THURSDAY, Oct. 4, 2018 (HealthDay News) — Hispanics have lower incidence and mortality than non-Hispanic whites for all cancers combined, although there is considerable variability in cancer risk within the U.S. Hispanic population, according to a report published online Oct. 4 in CA: A Cancer Journal for Clinicians.

Kimberly D. Miller, M.P.H., from the American Cancer Society in Atlanta, and colleagues estimated cancer occurrence, risk factors, and screening for Hispanics in the United States; the estimates included contemporary incidence and mortality rates for Puerto Rico for the first time.

The researchers note that in 2018, an estimated 149,100 new cancer cases and 42,700 cancer deaths will occur among Hispanics in the continental United States and Hawaii. Compared with non-Hispanic whites, Hispanics have a 25 percent lower incidence and 30 percent lower mortality rate for all cancers combined, although the rates of infection-related cancers are elevated.
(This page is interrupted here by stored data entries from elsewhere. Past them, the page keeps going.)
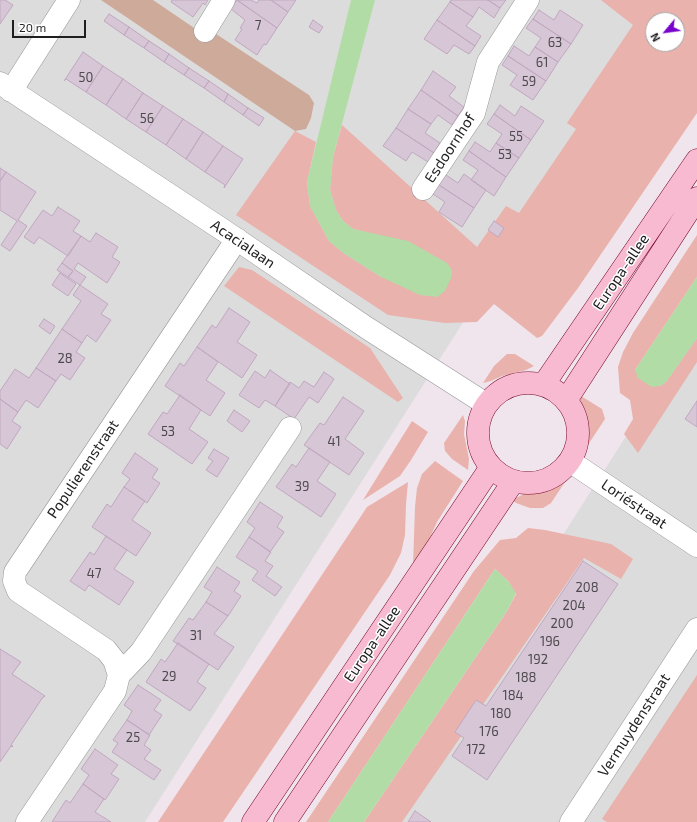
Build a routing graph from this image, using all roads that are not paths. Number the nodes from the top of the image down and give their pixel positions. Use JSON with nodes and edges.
{"nodes":[{"id":1,"x":69,"y":0,"type":"edge"},
{"id":2,"x":224,"y":0,"type":"edge"},
{"id":3,"x":528,"y":0,"type":"edge"},
{"id":4,"x":205,"y":31,"type":"dead end"},
{"id":5,"x":5,"y":87,"type":"edge"},
{"id":6,"x":697,"y":160,"type":"edge"},
{"id":7,"x":423,"y":189,"type":"dead end"},
{"id":8,"x":697,"y":198,"type":"edge"},
{"id":9,"x":237,"y":239,"type":"junction"},
{"id":10,"x":544,"y":384,"type":"junction"},
{"id":11,"x":567,"y":399,"type":"junction"},
{"id":12,"x":486,"y":404,"type":"junction"},
{"id":13,"x":290,"y":428,"type":"dead end"},
{"id":14,"x":571,"y":462,"type":"junction"},
{"id":15,"x":491,"y":467,"type":"junction"},
{"id":16,"x":513,"y":482,"type":"junction"},
{"id":17,"x":697,"y":546,"type":"edge"},
{"id":18,"x":697,"y":629,"type":"edge"},
{"id":19,"x":119,"y":674,"type":"junction"},
{"id":20,"x":27,"y":822,"type":"edge"},
{"id":21,"x":253,"y":822,"type":"edge"},
{"id":22,"x":285,"y":822,"type":"edge"},
{"id":23,"x":571,"y":822,"type":"edge"}],
"edges":[{"from":1,"to":5,"type":"street"},
{"from":2,"to":4,"type":"street"},
{"from":3,"to":7,"type":"street","name":"Esdoornhof"},
{"from":5,"to":9,"type":"street","name":"Acacialaan"},
{"from":6,"to":10,"type":"main road","name":"Europa-allee"},
{"from":8,"to":11,"type":"main road","name":"Europa-allee"},
{"from":9,"to":12,"type":"street","name":"Acacialaan"},
{"from":9,"to":19,"type":"street","name":"Populierenstraat"},
{"from":10,"to":11,"type":"main road"},
{"from":10,"to":12,"type":"main road"},
{"from":11,"to":14,"type":"main road"},
{"from":12,"to":15,"type":"main road"},
{"from":13,"to":19,"type":"street"},
{"from":14,"to":16,"type":"main road"},
{"from":14,"to":17,"type":"street","name":"Loriéstraat"},
{"from":15,"to":16,"type":"main road"},
{"from":15,"to":21,"type":"main road","name":"Europa-allee"},
{"from":16,"to":22,"type":"main road","name":"Europa-allee"},
{"from":18,"to":23,"type":"street","name":"Vermuydenstraat"},
{"from":19,"to":20,"type":"street"}]}
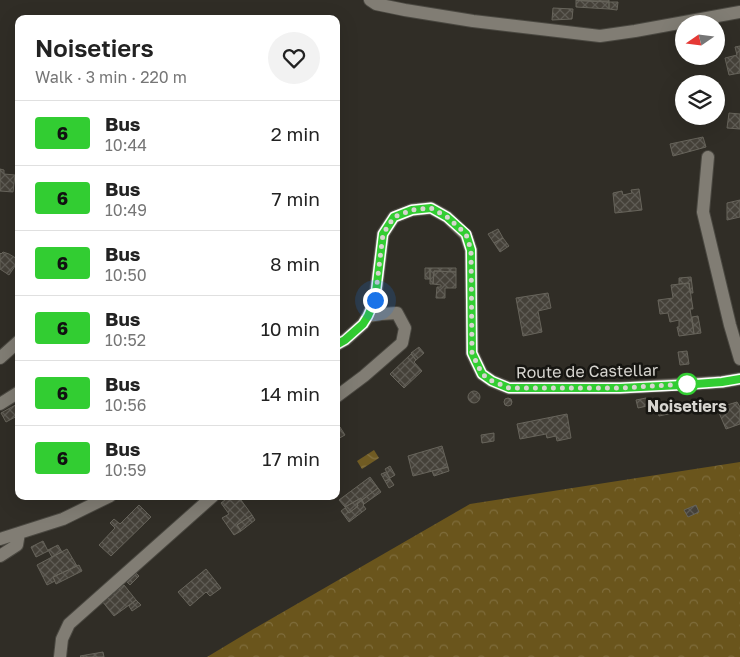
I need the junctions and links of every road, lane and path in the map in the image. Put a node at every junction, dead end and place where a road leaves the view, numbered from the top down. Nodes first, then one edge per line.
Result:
1 (370, 0) edge
2 (740, 12) edge
3 (708, 157) dead end
4 (368, 316) junction
5 (340, 343) edge
6 (15, 345) edge
7 (0, 358) edge
8 (740, 359) edge
9 (740, 379) edge
10 (15, 395) edge
11 (340, 395) edge
12 (0, 404) edge
13 (102, 500) edge
14 (209, 500) edge
15 (19, 533) junction
16 (0, 539) edge
17 (0, 556) edge
18 (60, 657) edge

1 - 2 street
3 - 8 street
4 - 5 street, Route de Castellar
4 - 9 street, Route de Castellar
4 - 11 street
6 - 7 street
10 - 12 street
13 - 15 street
14 - 18 street
15 - 16 street
15 - 17 street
Due to variable risk, these aggregated data mask substantial heterogeneity within the Hispanic population. During 2011 to 2015, prostate cancer incidence rates were 60 percent higher in residents in Puerto Rico than in other U.S. Hispanics combined (146.6 versus 91.6 per 100,000) and 44 percent higher than those in non-Hispanic whites (101.7 per 100,000). Among men in Puerto Rico, prostate cancer is the leading cause of cancer deaths.

“Efforts to further progress in cancer control among Hispanics in the United States, including Puerto Rico, must consider the substantial differences in cancer risk within this heterogeneous population,” the authors write.